■ **Arbeitsauftrag**:
Gib im Artikel über den Bananenkrieg den Abschnitt wieder, der mit den Worten "Mit dem Austausch" beginnt und mit "im Supermarkt haben." endet, und tausche darin "Konkurrenzkampf" gegen "Wettbewerb" aus.

■ **Dokumentauszug**:
Künftig billiger?

EU beendet “Bananenkrieg” mit Lateinamerika

Wirtschaft
09.11.2012 14:55
Fast 20 Jahre hat er gedauert, jetzt ist der "Bananenkrieg" zwischen EU und Lateinamerika zu Ende gegangen. Der Streit um Einfuhrzölle auf lateinamerikanische Bananen galt als der längste Handelskonflikt in der Geschichte der Welthandelsorganisation. Es ein wirklich "historischer Moment", geriet WTO-Chef Pascal Lamy angesichts der nun erfolgten Einigung ins Schwärmen. Ob die krummen Dinger im Obstregal nun spürbar billiger werden, bleibt jedoch abzuwarten.

Mit dem Austausch der beglaubigten Vertragsdokumente zum "Genfer Bananenabkommen" zwischen der EU und zehn lateinamerikanischen Staaten wurde am Donnerstag der offizielle Schlussstrich unter den bisher längsten Handelskonflikt der WTO-Geschichte gezogen. In der EU werden nun Einfuhrzölle auf lateinamerikanische Bananen schrittweise gesenkt - von 148 Euro je Tonne (2009) bis auf 114 Euro im Jahr 2017.

Auch wenn derzeit noch nicht abzuschätzen ist, ob die Bananen für Europas Konsumenten nun spürbar billiger werden - die Senkung des Zolls pro Tonne erscheint nicht so gravierend -, der Konkurrenzkampf zwischen den Lateinamerikanern und den Bananenproduzenten in Afrika, der Karibik und der Pazifik-Region - den sogenannten AKP-Staaten - dürfte härter werden. Dies wiederum könnte durchaus Auswirkungen auf die Preise im Supermarkt haben.

Gespeicherte Dateneinträge
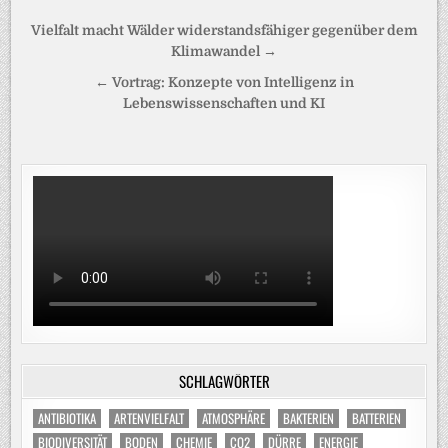
Beitragsnavigation
Vielfalt macht Wälder widerstandsfähiger gegenüber dem
Klimawandel →
← Vortrag: Konzepte von Intelligenz in
Lebenswissenschaften und KI
SCHLAGWÖRTER
ANTIBIOTIKA
ARTENVIELFALT
ATMOSPHÄRE
BAKTERIEN
BATTERIEN
BIODIVERSITÄT
BODEN
CHEMIE
CO2
DÜRRE
ENERGIE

■ **Antwort**:
Mit dem Austausch der beglaubigten Vertragsdokumente zum "Genfer Bananenabkommen" zwischen der EU und zehn lateinamerikanischen Staaten wurde am Donnerstag der offizielle Schlussstrich unter den bisher längsten Handelskonflikt der WTO-Geschichte gezogen. In der EU werden nun Einfuhrzölle auf lateinamerikanische Bananen schrittweise gesenkt - von 148 Euro je Tonne (2009) bis auf 114 Euro im Jahr 2017.

Auch wenn derzeit noch nicht abzuschätzen ist, ob die Bananen für Europas Konsumenten nun spürbar billiger werden - die Senkung des Zolls pro Tonne erscheint nicht so gravierend -, der Wettbewerb zwischen den Lateinamerikanern und den Bananenproduzenten in Afrika, der Karibik und der Pazifik-Region - den sogenannten AKP-Staaten - dürfte härter werden. Dies wiederum könnte durchaus Auswirkungen auf die Preise im Supermarkt haben.